2015 saw the publication of Pope Francis’s landmark encyclical “Laudato Si’: On Care for Our Common Home”, which reflected on the climate crisis, environmental degradation, and resulting socioeconomic injustices. He called on all peoples to take “swift and unified global action” to address these issues, aligned with the growing calls of the global environmental movement for the kind of development that is ecologically-responsible and respectful of the dignity of all life on Earth.
Yet in the past eight years, the narrative has remained largely the same: ‘what has been done’ is nowhere near enough. While global climate action has made some progress, it continues to lag way behind the rate of climate change itself. Billions around the world have experienced extreme impacts, ranging from strong typhoons and high flooding to scorching heat waves and intense droughts. Each and every time, the Pope’s words rang true: “the gravest effects of all attacks on the environment are suffered by the poorest”.
Among the biggest culprits for the slow progress of climate action is the lack of shift in attitudes and cultures on how to regard our environment, especially among policymakers and businesses. Even with another crisis, the COVID-19 pandemic, giving our world a taste of the future that higher global temperatures can bring, much of the “business-as-usual” practices and systems have remained dominant from the multilateral level to what we see in our daily lives. Many of these leaders also refuse to listen to the cries of the earth and the poor that keep getting louder and louder with each passing day.
In recognition of the growing urgency of addressing the climate emergency and avoiding the worst-case scenario, Pope Francis will release on 4 October the Apostolic Exhortation, “Laudate Deum” (Latin: “Praise God”).
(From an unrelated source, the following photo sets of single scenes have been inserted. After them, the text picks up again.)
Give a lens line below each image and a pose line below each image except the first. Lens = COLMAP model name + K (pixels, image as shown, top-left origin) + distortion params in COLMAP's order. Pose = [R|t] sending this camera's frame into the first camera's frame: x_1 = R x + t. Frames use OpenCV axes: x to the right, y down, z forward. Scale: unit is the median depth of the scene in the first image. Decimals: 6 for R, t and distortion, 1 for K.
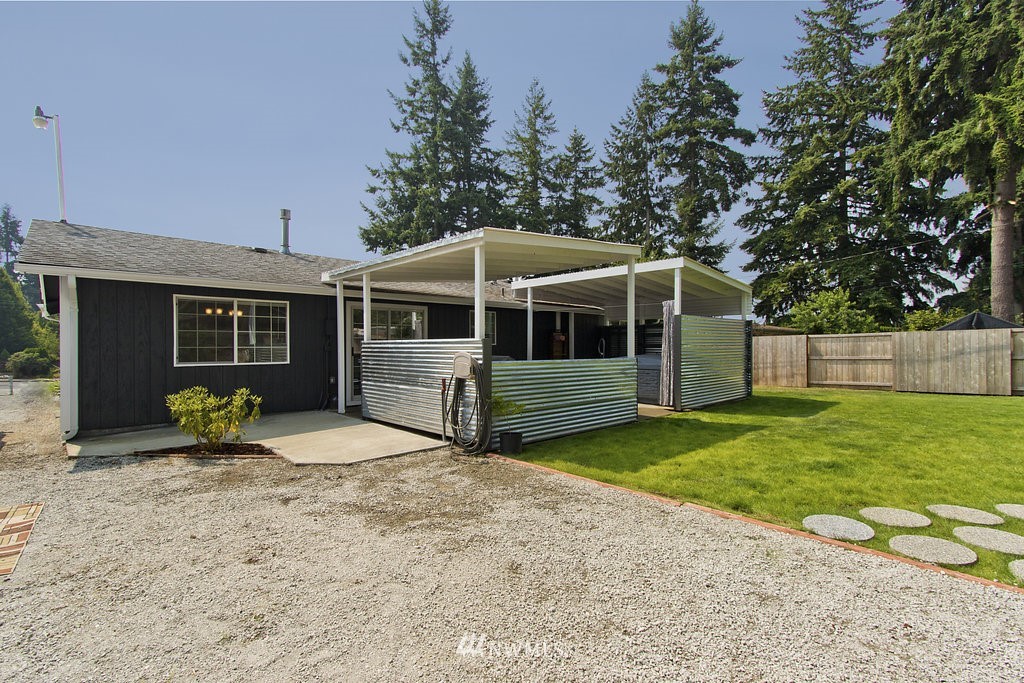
lens RADIAL K [[499.2, 0, 505.3], [0, 499.2, 338.5], [0, 0, 1]] dist [0.001825, -0.000357]
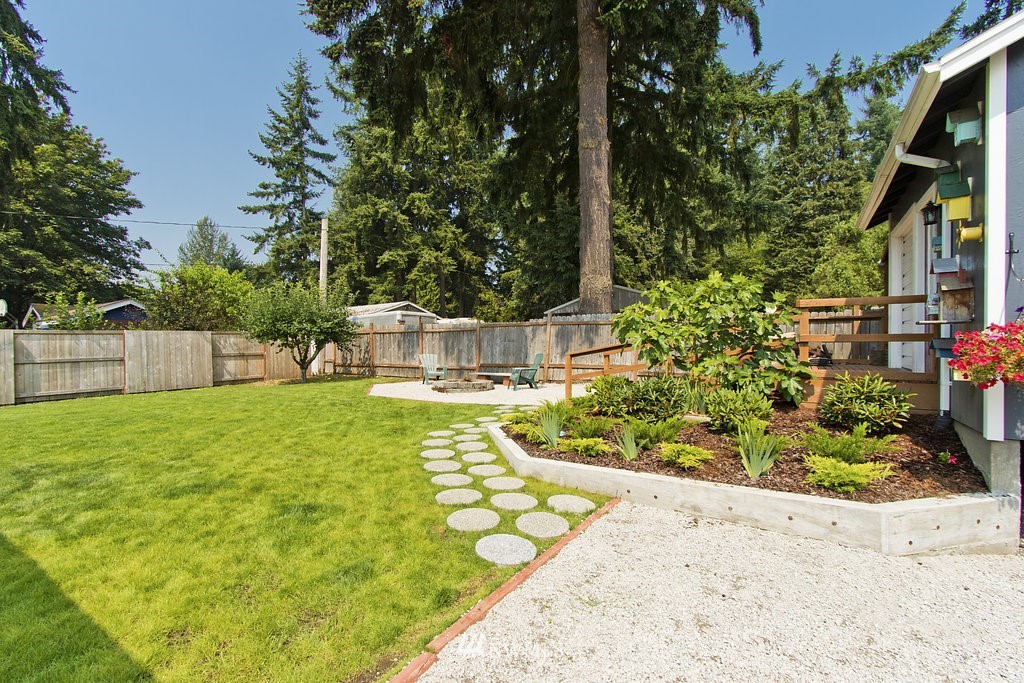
lens RADIAL K [[460.8, 0, 512.0], [0, 460.8, 341.5], [0, 0, 1]] dist [0.009292, -0.000273]
pose [[-0.276769, 0.009346, 0.960891, -0.182959], [-0.016051, 0.999768, -0.014348, -0.005120], [-0.960803, -0.019394, -0.276554, 1.213668]]
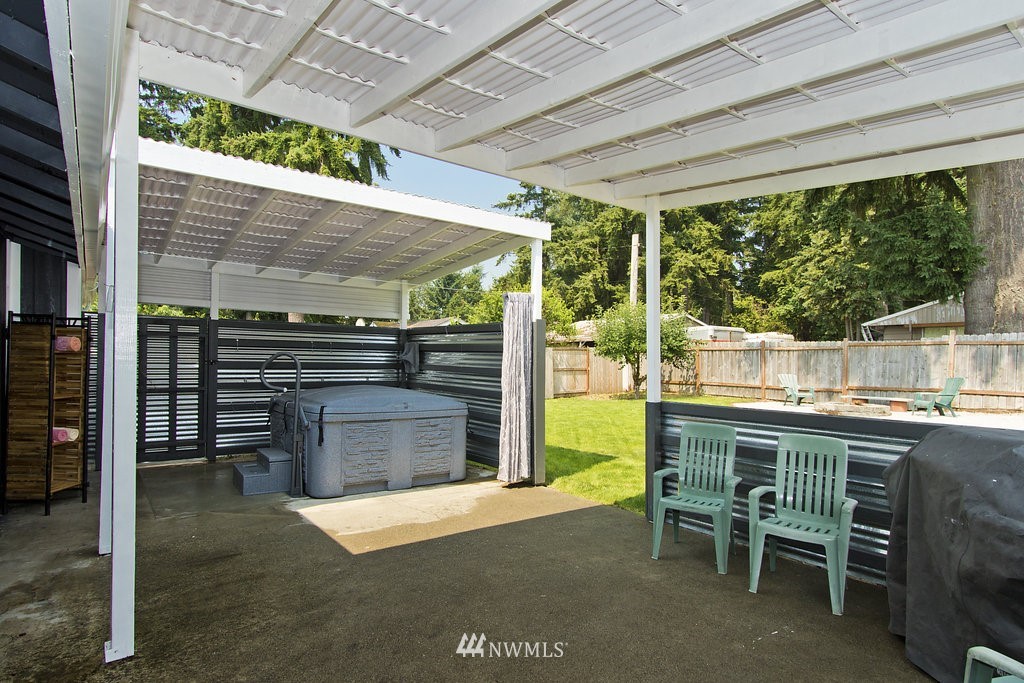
lens RADIAL K [[550.2, 0, 512.0], [0, 550.2, 341.5], [0, 0, 1]] dist [0.001543, 0.000346]
pose [[0.087759, 0.030494, 0.995675, -0.830461], [-0.031872, 0.999106, -0.027790, -0.010658], [-0.995632, -0.029295, 0.088653, 2.623684]]
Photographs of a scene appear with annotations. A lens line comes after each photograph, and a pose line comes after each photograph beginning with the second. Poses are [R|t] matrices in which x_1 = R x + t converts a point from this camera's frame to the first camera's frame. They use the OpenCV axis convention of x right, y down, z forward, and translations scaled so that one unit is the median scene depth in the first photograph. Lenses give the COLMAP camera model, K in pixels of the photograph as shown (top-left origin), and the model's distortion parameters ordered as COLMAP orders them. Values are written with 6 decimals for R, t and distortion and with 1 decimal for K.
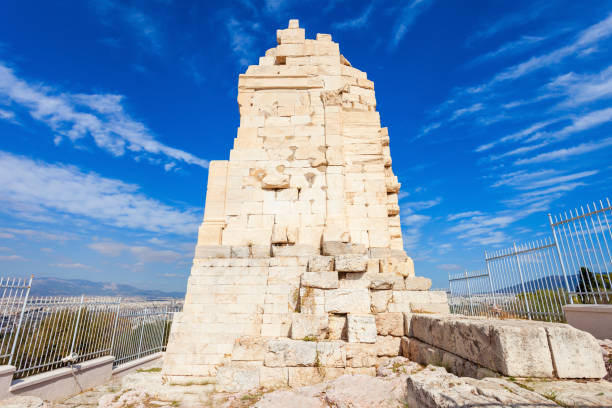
lens RADIAL K [[301.3, 0, 306.0], [0, 301.3, 204.0], [0, 0, 1]] dist [-0.005674, -0.000494]
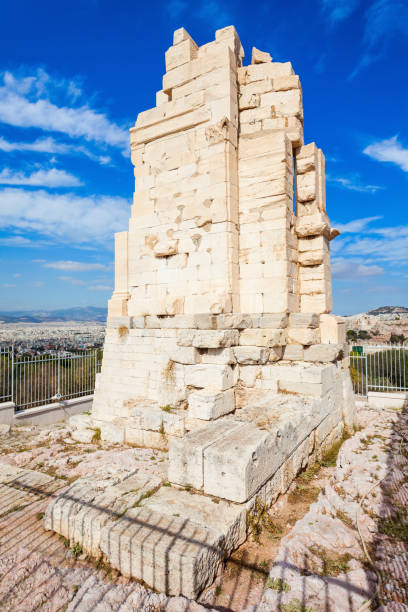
lens RADIAL K [[361.2, 0, 204.0], [0, 361.2, 306.0], [0, 0, 1]] dist [0.002650, 0.000611]
pose [[0.868998, -0.028458, -0.493997, 0.569318], [0.157033, 0.962597, 0.220788, -0.132572], [0.469237, -0.269438, 0.840964, 0.034378]]
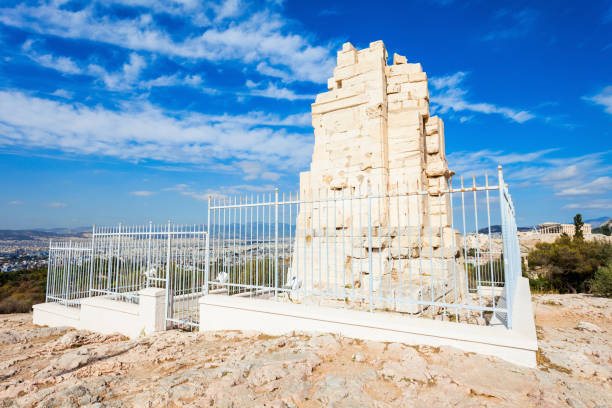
lens RADIAL K [[341.9, 0, 306.0], [0, 341.9, 204.0], [0, 0, 1]] dist [-0.000830, -0.000324]
pose [[0.849430, -0.057487, -0.524560, 0.625444], [0.162192, 0.974373, 0.155859, -0.261054], [0.502157, -0.217470, 0.836985, -0.482555]]
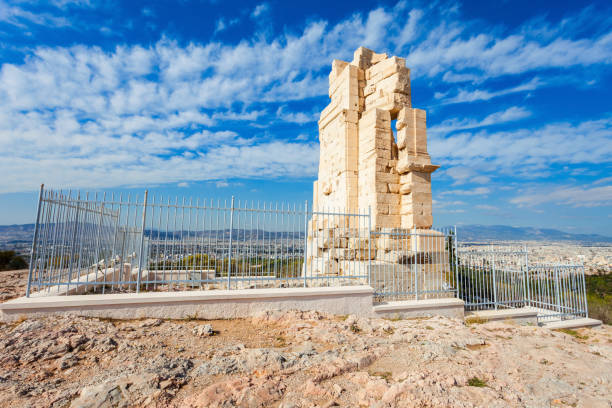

Intended as a follow-up to the Laudato Si’, it also coincides with the conclusion of the 2023 Season of Creation, with the theme “Let Justice and Peace Flow” that echoes the need for an inclusive, fair, and just transformation of our world through less-pollutive and more ecologically-sustainable modes of development.
‘What needs to be done’ is for leaders in the public and private sectors to stop making excuses and largely favoring the interests of those already with too much, at the expense of literally everything and everyone else. Whether you listen to science, faith, or economics, they all say the same exact message: the current “business-as-usual” culture, marked by fossil fuels, pollution, prioritization of profit over people and planet, and more, will simply lead to catastrophes which any amount of neither money nor power would stop.
‘What needs to be done’ is an urgent yet just transition away from fossil fuels to renewable energy, a necessity to avoid further global warming and for the most vulnerable countries such as the Philippines to have more time to adapt to the changing world. We are all stakeholders in dealing with this problem. We all have the right to participate in processes deciding how to act on this issue. No one must be left behind in this transition.
‘What needs to be done’ is for the biggest polluters to be held accountable for their role in causing this crisis, including through reparations for the most vulnerable communities that had to endure the worst of the climate-related loss and damage (L&D). This takes on an even greater significance for the Philippines, which experienced the wrath of super-typhoon Haiyan nearly ten years ago and changed how Filipinos and the rest of the world view L&D as an issue.
‘What needs to be done’ is for the Holy See to properly represent the 1.3 billion Catholics worldwide at the upcoming UN climate summit (COP28) in Dubai, UAE by taking an assertive and influential role in the negotiations and making positions that reflect the needs and calls of its constituency, especially the most vulnerable communities. Other Catholic delegates to COP28 should also provide their support and expertise to the Holy See delegation in accomplishing this goal, drawing from their various backgrounds and experiences implementing solutions on the ground.
Living Laudato Si’ Philippines (LLS) makes these calls as part of our continuing mission to respond to the emerging challenges brought by the climate crisis, anchored on the wisdom of Pope Francis and our vision for a future marked by ecological sustainability.